(Page images and extracted text)
▬▬▬▬▬▬

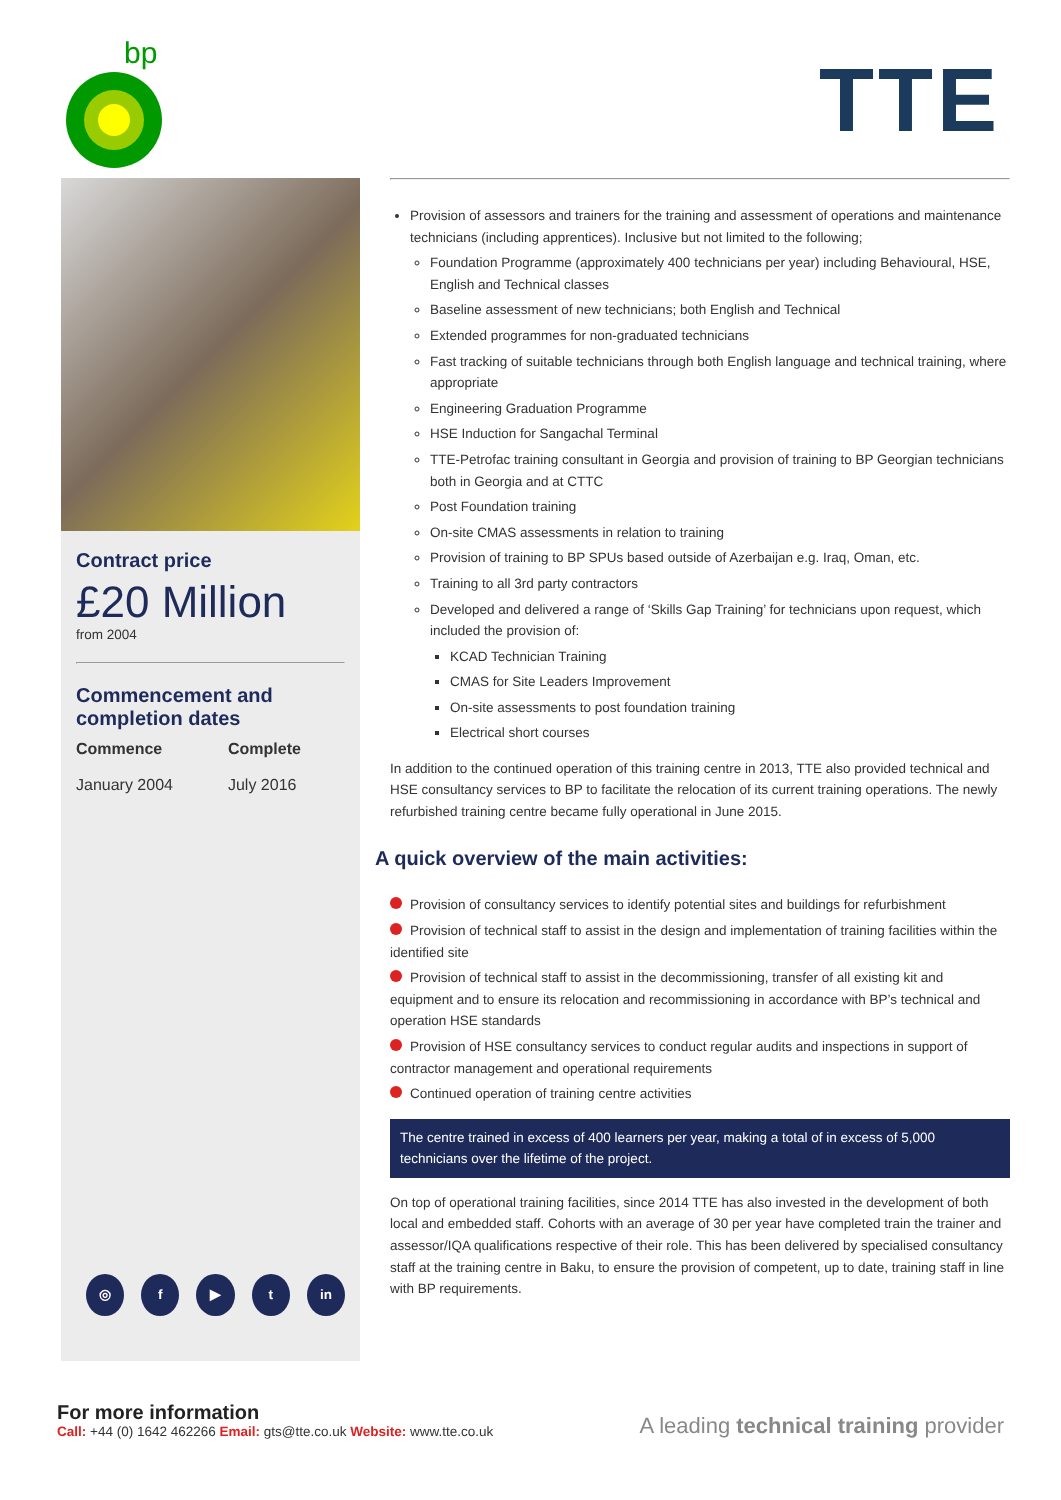bp
TTE
Contract price
£20 Million
from 2004
Commencement and completion dates
Commence
January 2004
Complete
July 2016
◎ f ▶ t in
Provision of assessors and trainers for the training and assessment of operations and maintenance technicians (including apprentices). Inclusive but not limited to the following;
Foundation Programme (approximately 400 technicians per year) including Behavioural, HSE, English and Technical classes
Baseline assessment of new technicians; both English and Technical
Extended programmes for non-graduated technicians
Fast tracking of suitable technicians through both English language and technical training, where appropriate
Engineering Graduation Programme
HSE Induction for Sangachal Terminal
TTE-Petrofac training consultant in Georgia and provision of training to BP Georgian technicians both in Georgia and at CTTC
Post Foundation training
On-site CMAS assessments in relation to training
Provision of training to BP SPUs based outside of Azerbaijan e.g. Iraq, Oman, etc.
Training to all 3rd party contractors
Developed and delivered a range of ‘Skills Gap Training’ for technicians upon request, which included the provision of:
KCAD Technician Training
CMAS for Site Leaders Improvement
On-site assessments to post foundation training
Electrical short courses
In addition to the continued operation of this training centre in 2013, TTE also provided technical and HSE consultancy services to BP to facilitate the relocation of its current training operations. The newly refurbished training centre became fully operational in June 2015.
A quick overview of the main activities:
Provision of consultancy services to identify potential sites and buildings for refurbishment
Provision of technical staff to assist in the design and implementation of training facilities within the identified site
Provision of technical staff to assist in the decommissioning, transfer of all existing kit and equipment and to ensure its relocation and recommissioning in accordance with BP’s technical and operation HSE standards
Provision of HSE consultancy services to conduct regular audits and inspections in support of contractor management and operational requirements
Continued operation of training centre activities
The centre trained in excess of 400 learners per year, making a total of in excess of 5,000 technicians over the lifetime of the project.
On top of operational training facilities, since 2014 TTE has also invested in the development of both local and embedded staff. Cohorts with an average of 30 per year have completed train the trainer and assessor/IQA qualifications respective of their role. This has been delivered by specialised consultancy staff at the training centre in Baku, to ensure the provision of competent, up to date, training staff in line with BP requirements.
For more information
Call: +44 (0) 1642 462266 Email: gts@tte.co.uk Website: www.tte.co.uk
A leading technical training provider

▬▬▬▬▬▬

▶ **The problem**
All lines from the beginning of the entries above to the line containing "A quick overview", inclusive, should be printed exactly, apart from the pictures.

▶ **Response below**
bp
TTE
Contract price
£20 Million
from 2004
Commencement and completion dates
Commence
January 2004
Complete
July 2016
◎ f ▶ t in
Provision of assessors and trainers for the training and assessment of operations and maintenance technicians (including apprentices). Inclusive but not limited to the following;
Foundation Programme (approximately 400 technicians per year) including Behavioural, HSE, English and Technical classes
Baseline assessment of new technicians; both English and Technical
Extended programmes for non-graduated technicians
Fast tracking of suitable technicians through both English language and technical training, where appropriate
Engineering Graduation Programme
HSE Induction for Sangachal Terminal
TTE-Petrofac training consultant in Georgia and provision of training to BP Georgian technicians both in Georgia and at CTTC
Post Foundation training
On-site CMAS assessments in relation to training
Provision of training to BP SPUs based outside of Azerbaijan e.g. Iraq, Oman, etc.
Training to all 3rd party contractors
Developed and delivered a range of ‘Skills Gap Training’ for technicians upon request, which included the provision of:
KCAD Technician Training
CMAS for Site Leaders Improvement
On-site assessments to post foundation training
Electrical short courses
In addition to the continued operation of this training centre in 2013, TTE also provided technical and HSE consultancy services to BP to facilitate the relocation of its current training operations. The newly refurbished training centre became fully operational in June 2015.
A quick overview of the main activities:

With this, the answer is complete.